To do:
Print all of the records. Exclude the images.

Records to use:

|---|

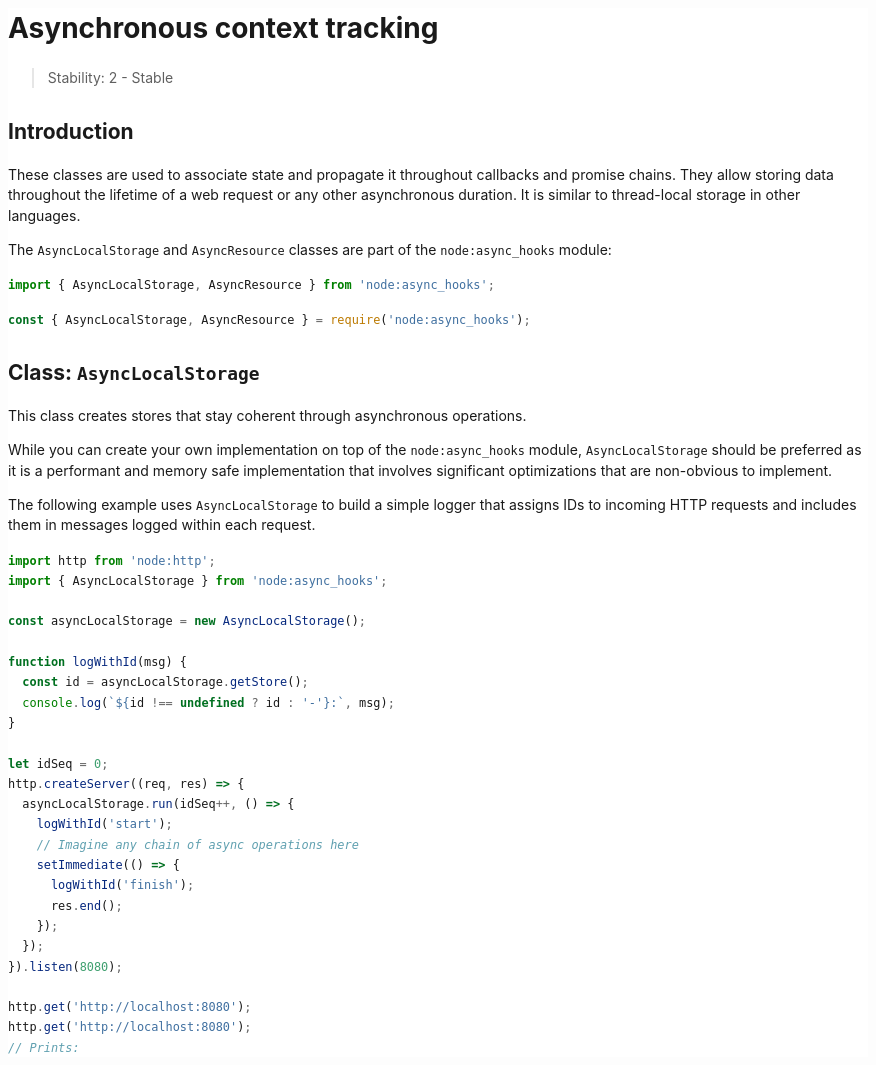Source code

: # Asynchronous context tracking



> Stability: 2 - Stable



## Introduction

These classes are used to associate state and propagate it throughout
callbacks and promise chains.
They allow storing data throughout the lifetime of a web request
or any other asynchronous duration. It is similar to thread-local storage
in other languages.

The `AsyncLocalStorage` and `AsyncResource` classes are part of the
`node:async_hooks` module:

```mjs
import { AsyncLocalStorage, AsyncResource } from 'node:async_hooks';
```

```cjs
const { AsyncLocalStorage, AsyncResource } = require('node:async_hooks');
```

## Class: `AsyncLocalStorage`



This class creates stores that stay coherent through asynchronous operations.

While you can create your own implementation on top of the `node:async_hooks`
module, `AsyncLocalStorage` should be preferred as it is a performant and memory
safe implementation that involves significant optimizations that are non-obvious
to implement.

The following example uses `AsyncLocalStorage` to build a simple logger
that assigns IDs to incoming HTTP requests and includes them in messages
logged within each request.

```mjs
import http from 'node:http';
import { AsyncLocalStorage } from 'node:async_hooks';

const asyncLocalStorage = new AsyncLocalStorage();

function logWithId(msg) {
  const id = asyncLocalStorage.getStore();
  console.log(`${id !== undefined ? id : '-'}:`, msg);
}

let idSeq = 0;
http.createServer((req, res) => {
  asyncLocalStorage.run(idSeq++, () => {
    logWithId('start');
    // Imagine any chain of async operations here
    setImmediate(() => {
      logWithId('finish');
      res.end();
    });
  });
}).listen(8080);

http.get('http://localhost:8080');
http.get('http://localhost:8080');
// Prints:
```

|---|

Response to this task:
Source code

: # Asynchronous context tracking



> Stability: 2 - Stable



## Introduction

These classes are used to associate state and propagate it throughout
callbacks and promise chains.
They allow storing data throughout the lifetime of a web request
or any other asynchronous duration. It is similar to thread-local storage
in other languages.

The `AsyncLocalStorage` and `AsyncResource` classes are part of the
`node:async_hooks` module:

```mjs
import { AsyncLocalStorage, AsyncResource } from 'node:async_hooks';
```

```cjs
const { AsyncLocalStorage, AsyncResource } = require('node:async_hooks');
```

## Class: `AsyncLocalStorage`



This class creates stores that stay coherent through asynchronous operations.

While you can create your own implementation on top of the `node:async_hooks`
module, `AsyncLocalStorage` should be preferred as it is a performant and memory
safe implementation that involves significant optimizations that are non-obvious
to implement.

The following example uses `AsyncLocalStorage` to build a simple logger
that assigns IDs to incoming HTTP requests and includes them in messages
logged within each request.

```mjs
import http from 'node:http';
import { AsyncLocalStorage } from 'node:async_hooks';

const asyncLocalStorage = new AsyncLocalStorage();

function logWithId(msg) {
  const id = asyncLocalStorage.getStore();
  console.log(`${id !== undefined ? id : '-'}:`, msg);
}

let idSeq = 0;
http.createServer((req, res) => {
  asyncLocalStorage.run(idSeq++, () => {
    logWithId('start');
    // Imagine any chain of async operations here
    setImmediate(() => {
      logWithId('finish');
      res.end();
    });
  });
}).listen(8080);

http.get('http://localhost:8080');
http.get('http://localhost:8080');
// Prints:
```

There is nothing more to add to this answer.